OAKLEY -- At least two cases of suspected dog poisoning in Oakley have prompted a flurry of activity on social media accounts.
Over the past two weeks, as of Feb. 14, two people in the Vintage Parkway area have posted reports on Facebook that their dogs suddenly fell ill, exhibiting symptoms that could result from ingesting a toxic substance.
Fetzer Lane resident Kelly Van Norsdall raised the first alarm Feb. 5 after one of her three dogs didn't respond when she called them inside from the back yard.
Usually it's her 7-month-old Yorkshire terrier that's first to appear at the door yapping away, Van Norsdall said, but that evening the puppy was a no-show.
Her daughter found the dog in the yard behaving like "a really bad drunk," she said, noting that it was unsteady on its feet, couldn't hold its head up and was having trouble breathing.
She headed straight to an emergency clinic where a veterinarian thought the Yorkie's behavior was consistent with poisoning and induced vomiting as well as administered a form of charcoal to reduce the level of chemicals absorbed by the dog's digestive system, Van Norsdall said.

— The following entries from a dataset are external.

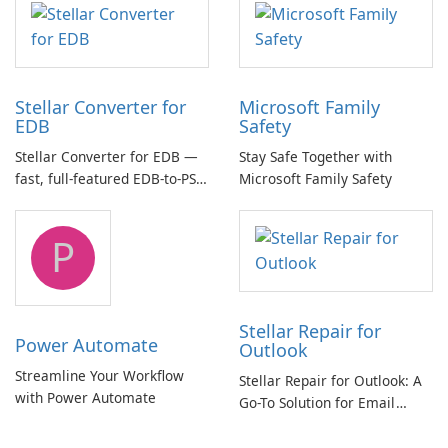
Stellar Converter for
Microsoft Family
EDB
Safety
Stellar Converter for EDB —
Stay Safe Together with
fast, full-featured EDB-to-PST
Microsoft Family Safety
and Exchange/365 migration
tool
P
Stellar Repair for
Power Automate
Outlook
Streamline Your Workflow
Stellar Repair for Outlook: A
with Power Automate
Go-To Solution for Email
Recovery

Two days later, Chandon Court resident Erin Piña also rushed her dog to an animal hospital after her 2-year-old English bulldog developed diarrhea, lost her appetite, and began wobbling as she walked.
The veterinarian concluded that the symptoms suggested a reaction to some poison, the same opinion that Piña says a second veterinarian also had.

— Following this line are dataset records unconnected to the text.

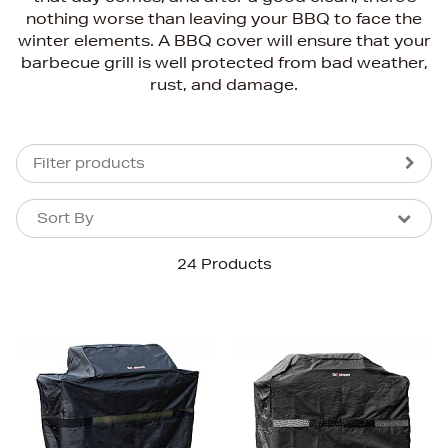
nothing worse than leaving your BBQ to face the
winter elements. A BBQ cover will ensure that your
barbecue grill is well protected from bad weather,
rust, and damage.
Filter products
Sort By
Sort By
Sort By
24 Products
Newest In
Bestsellers
Price (High-Low)
Price (Low-High)
Alphabet (A-z)
Alphabet (Z-a)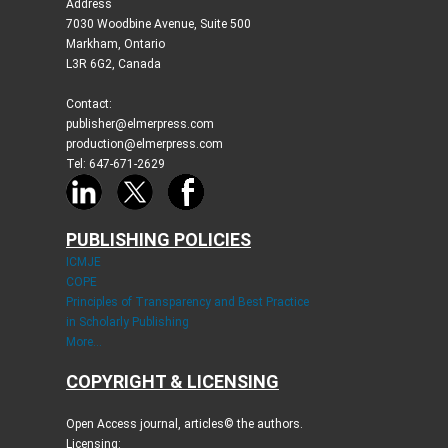
Address
7030 Woodbine Avenue, Suite 500
Markham, Ontario
L3R 6G2, Canada
Contact:
publisher@elmerpress.com
production@elmerpress.com
Tel: 647-671-2629
PUBLISHING POLICIES
ICMJE
COPE
Principles of Transparency and Best Practice
in Scholarly Publishing
More...
COPYRIGHT & LICENSING
Open Access journal, articles© the authors.
Licensing:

While she awaits the results of a toxicology report, her bulldog remains on four medications.
Pet owners always should report a suspected poisoning, said Lt. Jane Andreotti of the Contra Costa County Animal Services Department.
Such cases are relatively rare -- she estimates that her agency gets a handful in the course of a year.
"We want to be involved in what crimes we need to be involved in," Andreotti said, noting that state law requires the agency to investigate every case where the inhumane treatment of an animal is suspected even if the reporting party isn't pointing fingers.
Although a veterinarian can determine conclusively whether a pet has ingested poison, an animal services officer also will try to gather evidence of wrongdoing by speaking to the owner, neighbors and anyone else who might have seen or heard something, Andreotti said.
She noted that even if an officer finds that someone did talk about poisoning a neighbor's pet that doesn't mean he or she actually acted on the threat.
Authorities also might search properties for common poisons such as antifreeze or rat and snail bait, but finding them doesn't mean the case is closed, Andreotti said.
A poisoning could be accidental and even if it isn't, "it's very hard to prove (a crime has been committed) because a lot of these things are poisons are typically kept in any home," she said. "You can show (poisoning) occurred but you can't necessarily show who's responsible."